** START Dataset entries **

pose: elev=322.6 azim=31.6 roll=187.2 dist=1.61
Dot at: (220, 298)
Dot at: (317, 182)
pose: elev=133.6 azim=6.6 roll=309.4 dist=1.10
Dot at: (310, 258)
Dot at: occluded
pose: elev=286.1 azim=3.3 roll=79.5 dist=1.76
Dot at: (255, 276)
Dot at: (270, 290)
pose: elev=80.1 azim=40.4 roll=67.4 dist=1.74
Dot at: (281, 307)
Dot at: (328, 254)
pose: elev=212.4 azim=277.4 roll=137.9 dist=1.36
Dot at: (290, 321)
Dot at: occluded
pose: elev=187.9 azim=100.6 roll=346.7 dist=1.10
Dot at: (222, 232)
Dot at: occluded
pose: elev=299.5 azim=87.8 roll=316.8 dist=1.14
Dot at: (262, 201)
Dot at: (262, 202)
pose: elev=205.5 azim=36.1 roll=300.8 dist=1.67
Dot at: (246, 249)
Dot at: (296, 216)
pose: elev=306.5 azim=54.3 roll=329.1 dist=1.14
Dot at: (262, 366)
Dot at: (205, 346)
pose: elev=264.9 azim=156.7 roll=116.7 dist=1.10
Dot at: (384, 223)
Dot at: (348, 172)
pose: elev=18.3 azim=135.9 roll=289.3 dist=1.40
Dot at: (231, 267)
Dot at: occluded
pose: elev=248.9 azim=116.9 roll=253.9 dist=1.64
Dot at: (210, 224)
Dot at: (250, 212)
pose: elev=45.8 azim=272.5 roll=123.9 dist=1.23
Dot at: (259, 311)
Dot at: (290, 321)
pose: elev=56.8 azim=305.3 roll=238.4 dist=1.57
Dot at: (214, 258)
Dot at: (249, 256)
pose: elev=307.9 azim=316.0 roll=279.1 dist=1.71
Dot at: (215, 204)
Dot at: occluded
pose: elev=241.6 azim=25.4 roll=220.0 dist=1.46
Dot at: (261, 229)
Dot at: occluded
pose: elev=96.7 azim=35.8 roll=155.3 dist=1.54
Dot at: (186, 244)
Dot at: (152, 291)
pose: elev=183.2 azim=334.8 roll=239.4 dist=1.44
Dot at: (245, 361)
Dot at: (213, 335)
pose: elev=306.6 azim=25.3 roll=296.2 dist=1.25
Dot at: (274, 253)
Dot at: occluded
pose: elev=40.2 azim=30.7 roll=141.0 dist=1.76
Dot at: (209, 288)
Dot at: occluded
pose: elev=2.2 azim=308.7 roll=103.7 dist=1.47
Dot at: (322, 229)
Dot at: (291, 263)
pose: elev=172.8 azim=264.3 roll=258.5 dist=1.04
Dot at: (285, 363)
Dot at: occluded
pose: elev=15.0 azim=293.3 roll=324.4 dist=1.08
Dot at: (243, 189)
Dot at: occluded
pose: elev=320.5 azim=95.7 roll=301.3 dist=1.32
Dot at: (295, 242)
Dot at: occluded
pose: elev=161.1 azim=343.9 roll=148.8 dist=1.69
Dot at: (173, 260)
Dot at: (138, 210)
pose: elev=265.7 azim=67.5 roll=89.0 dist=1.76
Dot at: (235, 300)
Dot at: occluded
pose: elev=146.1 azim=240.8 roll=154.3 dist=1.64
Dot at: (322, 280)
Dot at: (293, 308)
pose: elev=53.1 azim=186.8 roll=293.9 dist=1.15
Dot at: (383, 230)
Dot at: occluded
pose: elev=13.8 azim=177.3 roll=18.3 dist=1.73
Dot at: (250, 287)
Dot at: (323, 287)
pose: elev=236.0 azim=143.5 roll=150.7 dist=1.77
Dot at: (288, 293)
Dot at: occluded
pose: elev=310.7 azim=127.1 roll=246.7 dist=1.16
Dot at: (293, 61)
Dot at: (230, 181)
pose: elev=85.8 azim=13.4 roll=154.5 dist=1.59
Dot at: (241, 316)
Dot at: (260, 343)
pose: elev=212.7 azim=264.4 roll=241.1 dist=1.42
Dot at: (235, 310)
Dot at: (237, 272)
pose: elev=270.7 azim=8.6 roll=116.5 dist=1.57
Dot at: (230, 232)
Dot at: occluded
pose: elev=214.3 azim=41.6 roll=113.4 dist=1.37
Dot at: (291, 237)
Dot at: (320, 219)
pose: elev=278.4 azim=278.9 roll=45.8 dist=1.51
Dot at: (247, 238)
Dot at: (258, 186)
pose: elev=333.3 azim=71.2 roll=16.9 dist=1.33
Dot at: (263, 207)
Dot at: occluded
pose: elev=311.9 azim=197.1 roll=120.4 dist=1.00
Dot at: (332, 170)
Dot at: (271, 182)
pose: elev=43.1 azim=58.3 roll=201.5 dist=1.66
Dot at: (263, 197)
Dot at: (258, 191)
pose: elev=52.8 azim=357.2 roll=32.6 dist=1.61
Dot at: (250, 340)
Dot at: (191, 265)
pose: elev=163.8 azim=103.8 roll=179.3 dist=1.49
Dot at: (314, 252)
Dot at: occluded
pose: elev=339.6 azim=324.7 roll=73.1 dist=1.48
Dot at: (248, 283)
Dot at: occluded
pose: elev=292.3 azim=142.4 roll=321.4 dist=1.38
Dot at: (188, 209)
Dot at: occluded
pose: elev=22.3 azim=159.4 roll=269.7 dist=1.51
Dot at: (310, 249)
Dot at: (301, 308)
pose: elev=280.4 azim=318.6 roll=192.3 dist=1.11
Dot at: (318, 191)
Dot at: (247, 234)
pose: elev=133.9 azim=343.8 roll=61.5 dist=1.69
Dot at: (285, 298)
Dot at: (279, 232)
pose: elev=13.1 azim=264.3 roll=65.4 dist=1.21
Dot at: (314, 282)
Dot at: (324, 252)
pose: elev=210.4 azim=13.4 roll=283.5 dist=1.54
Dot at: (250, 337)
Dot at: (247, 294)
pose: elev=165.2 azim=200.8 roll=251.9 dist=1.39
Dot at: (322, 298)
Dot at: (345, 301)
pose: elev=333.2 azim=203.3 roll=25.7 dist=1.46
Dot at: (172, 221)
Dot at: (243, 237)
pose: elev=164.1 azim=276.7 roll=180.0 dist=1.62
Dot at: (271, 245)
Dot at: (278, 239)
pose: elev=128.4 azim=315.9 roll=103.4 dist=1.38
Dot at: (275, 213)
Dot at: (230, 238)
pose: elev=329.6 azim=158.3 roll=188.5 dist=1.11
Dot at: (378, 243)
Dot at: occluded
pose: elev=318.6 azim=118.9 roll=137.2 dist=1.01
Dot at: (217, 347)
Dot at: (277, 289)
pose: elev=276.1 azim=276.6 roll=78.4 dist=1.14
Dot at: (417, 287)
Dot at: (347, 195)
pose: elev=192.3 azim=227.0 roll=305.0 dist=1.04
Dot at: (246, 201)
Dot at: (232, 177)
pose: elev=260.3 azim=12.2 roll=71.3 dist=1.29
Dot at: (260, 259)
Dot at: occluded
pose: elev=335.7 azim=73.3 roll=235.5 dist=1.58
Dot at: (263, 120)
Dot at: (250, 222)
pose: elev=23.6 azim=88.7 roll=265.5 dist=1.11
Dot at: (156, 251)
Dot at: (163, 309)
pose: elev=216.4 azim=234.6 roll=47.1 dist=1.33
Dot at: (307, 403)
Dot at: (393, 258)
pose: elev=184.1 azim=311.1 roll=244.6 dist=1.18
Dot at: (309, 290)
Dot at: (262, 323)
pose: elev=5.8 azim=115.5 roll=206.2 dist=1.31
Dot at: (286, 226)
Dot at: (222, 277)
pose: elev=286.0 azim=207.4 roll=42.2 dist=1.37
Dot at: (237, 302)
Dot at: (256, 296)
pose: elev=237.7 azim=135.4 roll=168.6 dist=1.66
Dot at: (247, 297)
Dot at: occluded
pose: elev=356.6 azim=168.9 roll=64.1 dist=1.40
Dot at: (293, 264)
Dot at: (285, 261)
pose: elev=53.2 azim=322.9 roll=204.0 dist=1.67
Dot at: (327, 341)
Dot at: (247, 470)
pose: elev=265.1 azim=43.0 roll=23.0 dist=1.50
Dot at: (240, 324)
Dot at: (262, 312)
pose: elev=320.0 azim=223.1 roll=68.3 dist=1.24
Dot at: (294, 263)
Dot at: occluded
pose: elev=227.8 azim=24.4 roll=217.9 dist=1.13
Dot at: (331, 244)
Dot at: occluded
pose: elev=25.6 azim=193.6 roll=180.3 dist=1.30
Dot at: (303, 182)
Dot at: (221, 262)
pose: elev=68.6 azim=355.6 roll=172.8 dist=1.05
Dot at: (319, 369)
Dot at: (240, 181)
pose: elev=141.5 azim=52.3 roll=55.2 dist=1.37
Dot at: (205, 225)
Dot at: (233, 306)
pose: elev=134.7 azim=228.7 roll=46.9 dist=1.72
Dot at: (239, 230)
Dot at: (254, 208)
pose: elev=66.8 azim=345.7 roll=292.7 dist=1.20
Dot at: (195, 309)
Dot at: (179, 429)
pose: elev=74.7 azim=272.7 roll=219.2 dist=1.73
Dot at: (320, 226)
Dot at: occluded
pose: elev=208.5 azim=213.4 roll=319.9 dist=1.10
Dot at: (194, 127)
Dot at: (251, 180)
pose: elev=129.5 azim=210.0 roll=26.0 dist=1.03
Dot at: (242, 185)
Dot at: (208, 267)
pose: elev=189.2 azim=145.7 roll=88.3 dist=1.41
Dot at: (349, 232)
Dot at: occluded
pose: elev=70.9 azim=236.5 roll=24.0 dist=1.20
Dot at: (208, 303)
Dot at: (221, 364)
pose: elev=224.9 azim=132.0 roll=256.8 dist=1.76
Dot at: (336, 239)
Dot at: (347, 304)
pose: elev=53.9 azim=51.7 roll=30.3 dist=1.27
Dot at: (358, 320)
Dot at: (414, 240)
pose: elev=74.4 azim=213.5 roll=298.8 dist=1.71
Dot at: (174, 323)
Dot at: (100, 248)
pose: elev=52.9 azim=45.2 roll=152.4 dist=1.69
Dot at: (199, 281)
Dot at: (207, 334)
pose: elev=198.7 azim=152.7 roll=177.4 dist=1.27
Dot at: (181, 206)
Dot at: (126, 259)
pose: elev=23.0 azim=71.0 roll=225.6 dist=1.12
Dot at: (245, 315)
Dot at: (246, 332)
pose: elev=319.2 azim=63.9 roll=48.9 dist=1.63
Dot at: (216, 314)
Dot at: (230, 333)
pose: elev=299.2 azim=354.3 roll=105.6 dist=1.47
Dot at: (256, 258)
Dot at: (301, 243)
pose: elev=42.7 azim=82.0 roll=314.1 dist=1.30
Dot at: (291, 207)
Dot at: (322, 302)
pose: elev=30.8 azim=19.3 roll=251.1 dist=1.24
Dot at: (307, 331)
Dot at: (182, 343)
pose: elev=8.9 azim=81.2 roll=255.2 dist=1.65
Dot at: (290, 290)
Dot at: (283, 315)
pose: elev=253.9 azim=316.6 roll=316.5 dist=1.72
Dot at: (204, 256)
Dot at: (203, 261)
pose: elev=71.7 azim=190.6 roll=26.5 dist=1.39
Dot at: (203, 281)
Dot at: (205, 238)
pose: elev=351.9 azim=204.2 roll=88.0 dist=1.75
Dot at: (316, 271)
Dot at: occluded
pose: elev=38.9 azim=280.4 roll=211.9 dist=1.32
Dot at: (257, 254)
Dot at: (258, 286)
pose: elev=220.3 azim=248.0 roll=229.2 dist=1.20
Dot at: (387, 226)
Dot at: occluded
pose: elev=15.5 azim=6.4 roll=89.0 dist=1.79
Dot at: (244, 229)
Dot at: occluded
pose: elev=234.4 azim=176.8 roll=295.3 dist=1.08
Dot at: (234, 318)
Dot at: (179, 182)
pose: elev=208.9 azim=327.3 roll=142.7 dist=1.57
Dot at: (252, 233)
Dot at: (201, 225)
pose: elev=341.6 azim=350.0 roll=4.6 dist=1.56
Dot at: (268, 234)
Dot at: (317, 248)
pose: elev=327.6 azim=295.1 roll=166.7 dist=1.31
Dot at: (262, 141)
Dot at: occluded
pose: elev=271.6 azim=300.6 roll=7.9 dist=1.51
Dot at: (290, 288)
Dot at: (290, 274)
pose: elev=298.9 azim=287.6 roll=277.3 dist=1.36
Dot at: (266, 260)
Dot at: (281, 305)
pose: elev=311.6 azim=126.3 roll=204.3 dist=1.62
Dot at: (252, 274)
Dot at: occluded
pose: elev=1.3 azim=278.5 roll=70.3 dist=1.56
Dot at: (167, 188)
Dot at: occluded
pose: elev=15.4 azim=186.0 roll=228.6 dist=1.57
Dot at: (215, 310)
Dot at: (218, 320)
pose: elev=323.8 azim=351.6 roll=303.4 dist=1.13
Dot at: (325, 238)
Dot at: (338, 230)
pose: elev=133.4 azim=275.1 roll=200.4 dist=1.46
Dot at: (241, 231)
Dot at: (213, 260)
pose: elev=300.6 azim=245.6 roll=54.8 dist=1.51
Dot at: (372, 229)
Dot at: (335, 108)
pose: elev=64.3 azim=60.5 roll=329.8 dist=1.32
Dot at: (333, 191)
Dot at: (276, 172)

** END Dataset entries **

- Work to complete:
Rewrite the listing from the line with "pose: elev=264.9 azim=156.7" to the line with "Dot at: (250, 212)", replacing "dist" with "distance" and leaving everything else unchanged.

- Answer to the task:
pose: elev=264.9 azim=156.7 roll=116.7 distance=1.10
Dot at: (384, 223)
Dot at: (348, 172)
pose: elev=18.3 azim=135.9 roll=289.3 distance=1.40
Dot at: (231, 267)
Dot at: occluded
pose: elev=248.9 azim=116.9 roll=253.9 distance=1.64
Dot at: (210, 224)
Dot at: (250, 212)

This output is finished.